It is comforting frankly to see climate change take centre stage in Davos. Yes, it has been identified as one of the most grilling challenges that humanity faces, probably the root cause of our existence in the coming 20 years. It was high time.
Now it is evident that every company would need to come with business ideas to limit its own pollution. Some already started, such as Microsoft that is vouching for suppressing its entire carbon footprint by 2030, and even turning carbon negative after that. To make sure that good intentions hold, large financial institutions have started to nudge the corporate world to do the right thing. Larry Fink’s Blackrock and their $7tn investments will increase its emphasis on ESG, pushing others like State Street to follow suit.

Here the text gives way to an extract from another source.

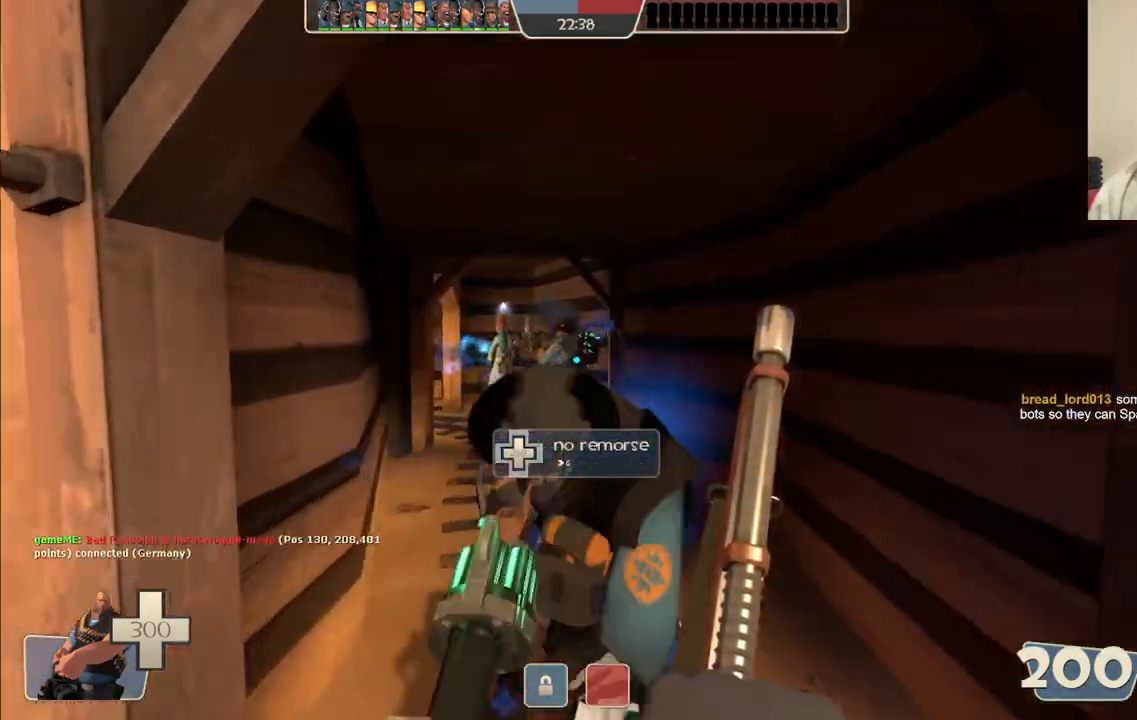
{"buttons": [], "left_stick": "up", "right_stick": "center", "events": []}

Far from perfect, the ESG initiative offers 2 ways to looks at the climate change and even broadens it to social, and governance issues. Either investors could decide to avoid entire sectors or companies by suppressing them from their investment portfolio, or more subtly, they could simply favour the right attitudes towards change, and overweight investments in the best in class. The latter is in itself more progressive, as it stirs away from the myth that we could get rid of fossil fuels or change corporate practices overnight.

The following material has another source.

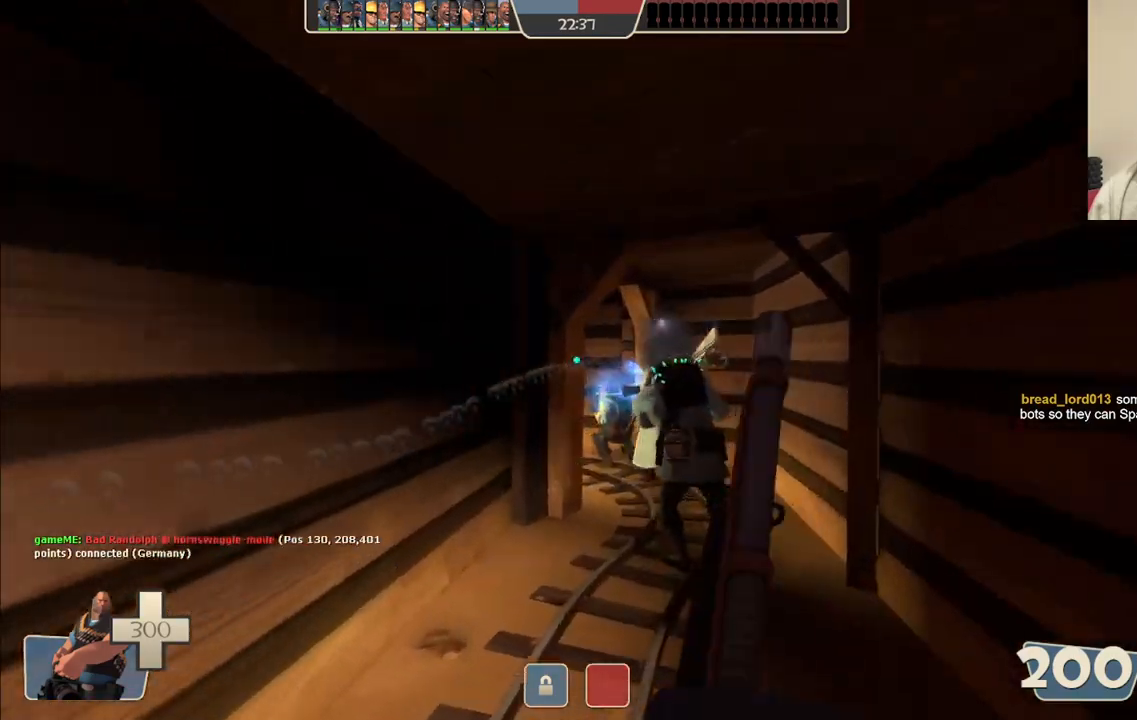
{"buttons": [], "left_stick": "up-right", "right_stick": "center", "events": [[483, "left_stick", "up-right"]]}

Importantly, it addresses a peril that we have started to see at work i.e. frugality. As people come increasingly aware of their carbon footprint, they start to consume differently (a good thing), but also to consume less (a potential economic danger). More dangerous yet, is the thought that having babies is actually the most environment-damaging act. We imperatively need to stir away from this Malthusian trap, which will also threaten our survival in a very real way.
Most importantly still, the Davos show, behind the glitters, is a living example that leaders can rally to a common threat, just as the current Coronavirus epidemic is getting global mobilisation. Now we’d also love to see such cohesion when it comes to tackling inequality, global trade, or peace.
We’re still far, as China burns 50% of the world’s coal, and cites global trade tensions, the imperative of economic growth, and their own objective to increase their world clout, as an hinderance to be more pro-active on the climate agenda…All it needs is more world cohesion still.